* [How to complete this task] Would you write out the lines from the one containing "ring pip: (771, 323)" to the end of the records below, exactly and in full, please?
----- Dataset records -----
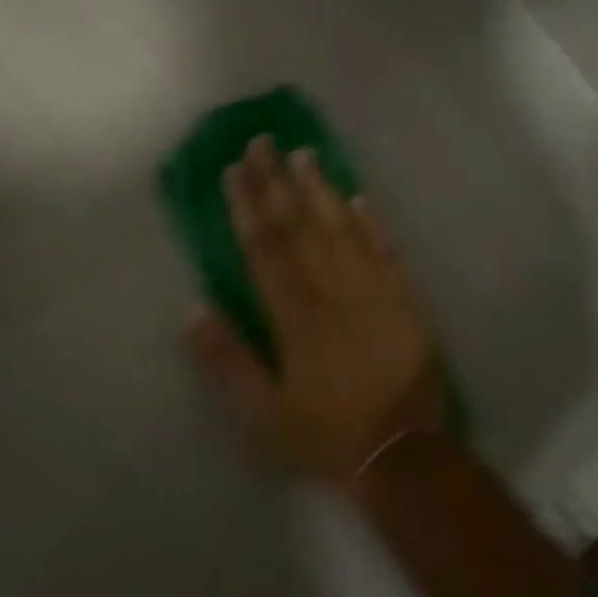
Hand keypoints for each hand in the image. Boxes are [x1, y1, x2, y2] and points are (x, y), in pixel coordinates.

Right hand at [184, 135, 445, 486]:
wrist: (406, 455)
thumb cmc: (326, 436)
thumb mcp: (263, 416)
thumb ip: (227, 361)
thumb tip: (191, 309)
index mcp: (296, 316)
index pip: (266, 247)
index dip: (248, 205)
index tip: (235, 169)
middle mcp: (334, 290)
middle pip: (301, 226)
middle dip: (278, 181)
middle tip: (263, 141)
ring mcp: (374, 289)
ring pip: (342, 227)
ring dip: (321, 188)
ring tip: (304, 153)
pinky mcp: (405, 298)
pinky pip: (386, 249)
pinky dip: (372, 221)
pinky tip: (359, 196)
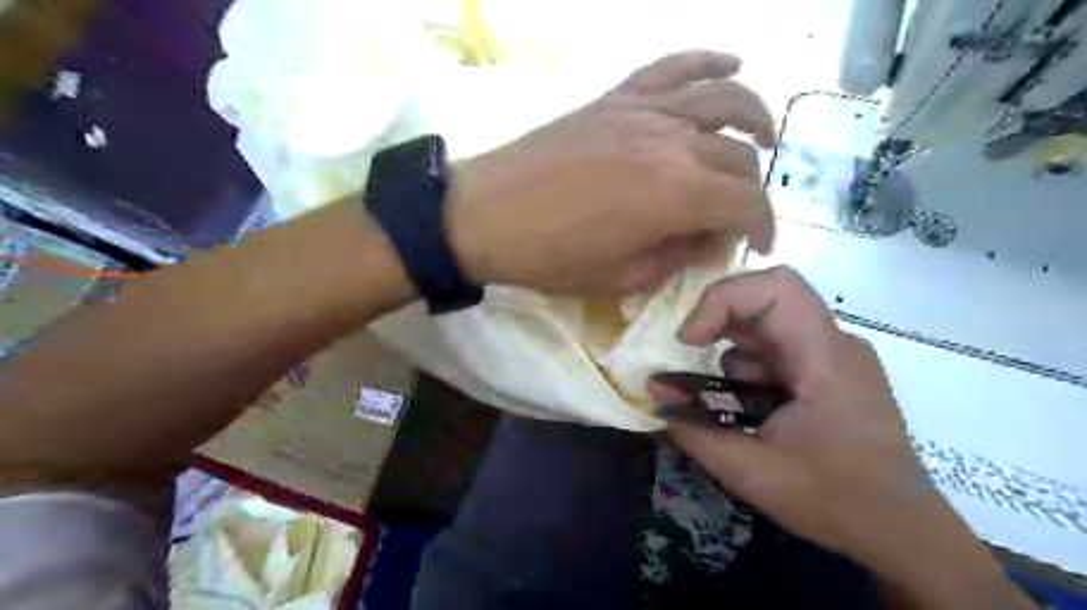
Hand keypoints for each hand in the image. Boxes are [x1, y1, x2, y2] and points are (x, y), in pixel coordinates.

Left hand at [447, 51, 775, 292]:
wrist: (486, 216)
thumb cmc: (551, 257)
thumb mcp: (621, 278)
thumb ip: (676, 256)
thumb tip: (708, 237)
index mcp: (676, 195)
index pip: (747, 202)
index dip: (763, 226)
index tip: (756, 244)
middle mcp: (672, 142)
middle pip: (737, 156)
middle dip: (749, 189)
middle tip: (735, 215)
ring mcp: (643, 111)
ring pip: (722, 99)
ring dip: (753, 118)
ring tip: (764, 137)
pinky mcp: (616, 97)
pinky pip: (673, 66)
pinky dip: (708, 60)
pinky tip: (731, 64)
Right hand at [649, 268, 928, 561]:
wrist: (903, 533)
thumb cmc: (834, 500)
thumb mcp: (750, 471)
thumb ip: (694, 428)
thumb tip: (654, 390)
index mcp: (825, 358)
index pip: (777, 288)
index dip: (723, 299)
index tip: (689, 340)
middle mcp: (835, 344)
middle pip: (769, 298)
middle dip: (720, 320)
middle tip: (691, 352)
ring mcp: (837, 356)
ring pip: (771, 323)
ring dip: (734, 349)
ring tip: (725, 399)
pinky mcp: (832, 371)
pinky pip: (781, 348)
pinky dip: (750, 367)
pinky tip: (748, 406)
-----
* [Solution to the problem]
ring pip: (771, 323)
ring dip: (734, 349)
ring tip: (725, 399)
pinky mcp: (832, 371)
pinky pip: (781, 348)
pinky dip: (750, 367)
pinky tip: (748, 406)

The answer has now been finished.